(Problem to solve) What follows is a set of records. Repeat them word for word.

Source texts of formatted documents
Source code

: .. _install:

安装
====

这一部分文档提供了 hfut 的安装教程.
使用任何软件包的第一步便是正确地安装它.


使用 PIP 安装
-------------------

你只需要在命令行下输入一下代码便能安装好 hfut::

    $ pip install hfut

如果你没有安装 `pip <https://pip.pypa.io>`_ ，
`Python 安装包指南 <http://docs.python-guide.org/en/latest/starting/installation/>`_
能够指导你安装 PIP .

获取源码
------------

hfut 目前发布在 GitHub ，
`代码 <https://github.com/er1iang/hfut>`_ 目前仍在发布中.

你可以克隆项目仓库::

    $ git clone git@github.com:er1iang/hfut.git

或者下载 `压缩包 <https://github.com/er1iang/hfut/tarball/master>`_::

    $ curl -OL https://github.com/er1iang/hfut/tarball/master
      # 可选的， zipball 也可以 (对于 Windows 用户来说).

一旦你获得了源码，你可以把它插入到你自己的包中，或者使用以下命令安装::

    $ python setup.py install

(Task output)
Source code

: .. _install:

安装
====

这一部分文档提供了 hfut 的安装教程.
使用任何软件包的第一步便是正确地安装它.


使用 PIP 安装
-------------------

你只需要在命令行下输入一下代码便能安装好 hfut::

    $ pip install hfut

如果你没有安装 `pip <https://pip.pypa.io>`_ ，
`Python 安装包指南 <http://docs.python-guide.org/en/latest/starting/installation/>`_
能够指导你安装 PIP .

获取源码
------------

hfut 目前发布在 GitHub ，
`代码 <https://github.com/er1iang/hfut>`_ 目前仍在发布中.

你可以克隆项目仓库::

    $ git clone git@github.com:er1iang/hfut.git

或者下载 `压缩包 <https://github.com/er1iang/hfut/tarball/master>`_::

    $ curl -OL https://github.com/er1iang/hfut/tarball/master
      # 可选的， zipball 也可以 (对于 Windows 用户来说).

一旦你获得了源码，你可以把它插入到你自己的包中，或者使用以下命令安装::

    $ python setup.py install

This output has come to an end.